Разговор сам собой угас, а когда возобновился, все заговорили о хозяйственных нуждах, о том, что неплохо бы переложить в бане печку, потому что она стала дымить, что следует укрепить канатные подходы к подсобным помещениям, ибо прошедшая пурга повалила несколько столбов. Кто-то сказал, что охотовед, наверное, не откажется помочь зимовщикам и предоставит на день-другой свои нарты, поскольку заниматься обмером он пока не может, и Кострюков с готовностью согласился. Он радовался, что все обошлось без происшествий, что роль ему удалась, и надо так же уверенно играть ее в дальнейшем. Вырастая в собственных глазах, Кострюков попросил кока подлить ему горячего чая, и в это время неожиданно подал голос механик:
— Я, может, чего не понимаю, — обратился он к Кострюкову, — но только думаю: а чего их все время измерять?
— Кого их? — не понял Кострюков.
— Ну эти самые участки. В прошлом году измеряли, в позапрошлом, нынче тоже.
Действительно, зачем? — пронеслось в голове у Кострюкова. Лично он не знает, зачем измеряют охотничьи участки.
Делая вид, что тщательно размешивает сахар в стакане, Кострюков лихорадочно искал выход, какой-нибудь правдоподобный ответ. И в этот момент на сцену выступил Андрей.
— А ты, Ваня, тушенку американскую кушаешь? — спросил он у механика.
— Ну кушаю.
— А нам ее что, задарма дают?
— Зачем задарма? За деньги, понятно.
— За деньги! Нужны американцам твои красненькие! У них своих навалом. Им золотишко подай, те же песцы. А сколько их там — один Бог знает. Вот и надо измерить, чтоб путаницы не было.
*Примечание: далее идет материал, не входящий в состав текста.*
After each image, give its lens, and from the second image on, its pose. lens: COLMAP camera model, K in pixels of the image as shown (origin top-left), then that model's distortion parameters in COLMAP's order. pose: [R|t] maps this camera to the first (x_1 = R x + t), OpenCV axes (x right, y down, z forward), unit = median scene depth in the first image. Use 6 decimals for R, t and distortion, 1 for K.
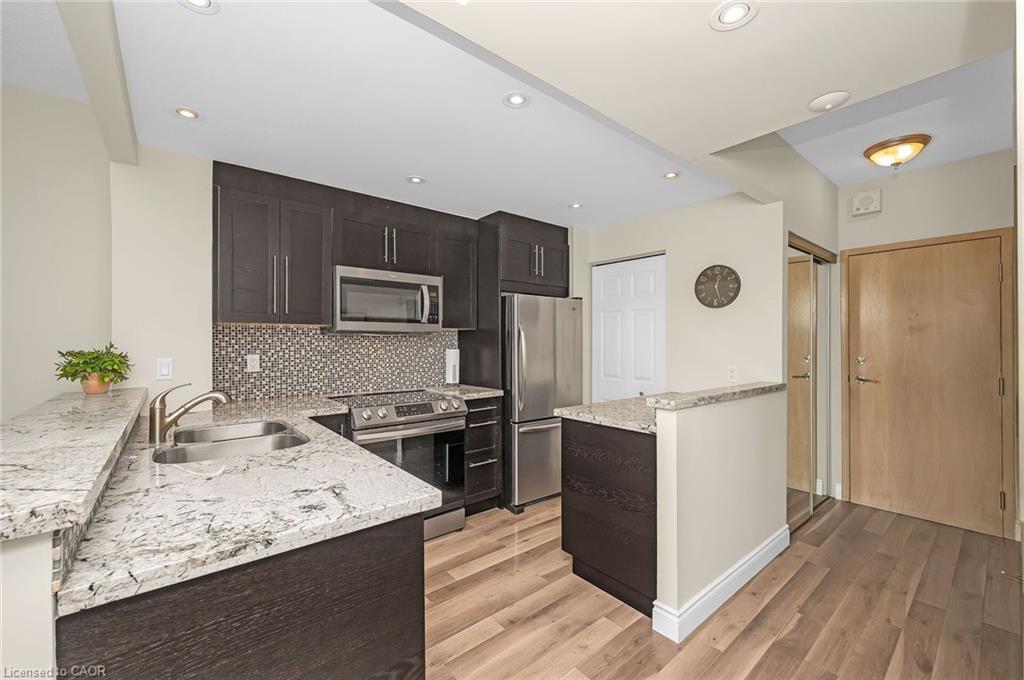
lens RADIAL K [[413.7, 0, 516.3], [0, 413.7, 340.9], [0, 0, 1]] dist [0.002226, 0.000292]
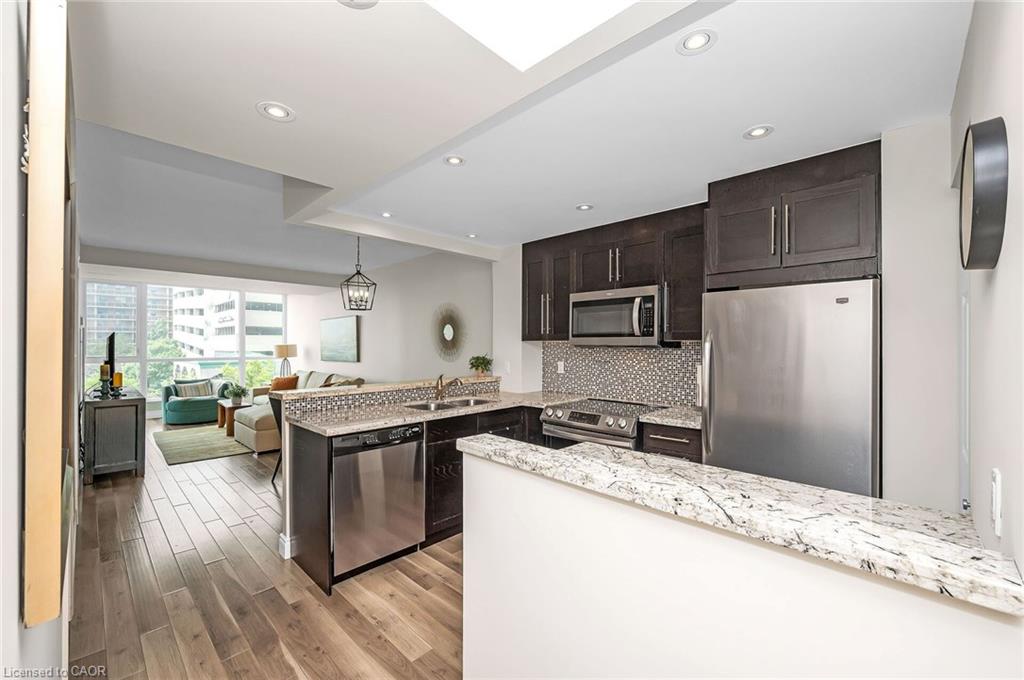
lens RADIAL K [[413.7, 0, 516.6], [0, 413.7, 345.0], [0, 0, 1]] dist [0.002226, 0.000292]
pose [[0.118063, 0.000693, -0.993006, 0.735412], [-0.001674, 0.999998, 0.000499, -0.023517], [0.993005, 0.001604, 0.118064, 0.625494]]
Песец, он ведь не по всей тундре шастает, у него свой район. Понял?
— Так измеряли же!
— А это у тебя позабыли спросить. Ты, Ваня, собирался бы лучше на пост. Твоя ведь очередь нынче?
— Моя.
— Вот и собирайся, а то медведи твой трактор на запчасти растащут.
Все рассмеялись, и вместе со всеми смеялся механик.
«Незлобливый, видно, человек Иван Иванович Шилов, — думал Кострюков, наблюдая, как механик затягивает ремень с подсумками, проверяет винтовку и одевает тулуп. — И спасибо Андрею, выручил».
Мало-помалу чаевничавшие стали расходиться по своим комнатам, и когда за столом остались только Лаврентьев и Кострюков, последний решил, что наступил долгожданный момент.
— Мне надо поговорить с вами, Василий Павлович, — сказал он, не меняя позы, лишь немного понизив голос.
— Кто же вам мешает? — улыбнулся начальник зимовки.
— Не здесь, — сказал Кострюков, и чтобы прекратить дальнейшие расспросы, предостерегающе поднес палец к губам.
— Хорошо, — согласился Лаврентьев, поняв этот жест. — Тогда милости прошу ко мне.
Он встал, приглашая Кострюкова за собой. Если бы кто-то и наблюдал за ними в эту минуту, он не обнаружил бы ничего предосудительного в поведении Кострюкова и Лаврентьева. Что тут такого: встретились два человека, которые когда-то жили в одном и том же городе, и сейчас решили вспомнить старое.
— Что случилось? — спросил Лаврентьев, когда они пришли к нему. — Эта ваша таинственность…
Кострюков молча протянул начальнику зимовки свое настоящее удостоверение.
— Так-так, — сказал Лаврентьев, изучив документ. — Ну и что все это значит?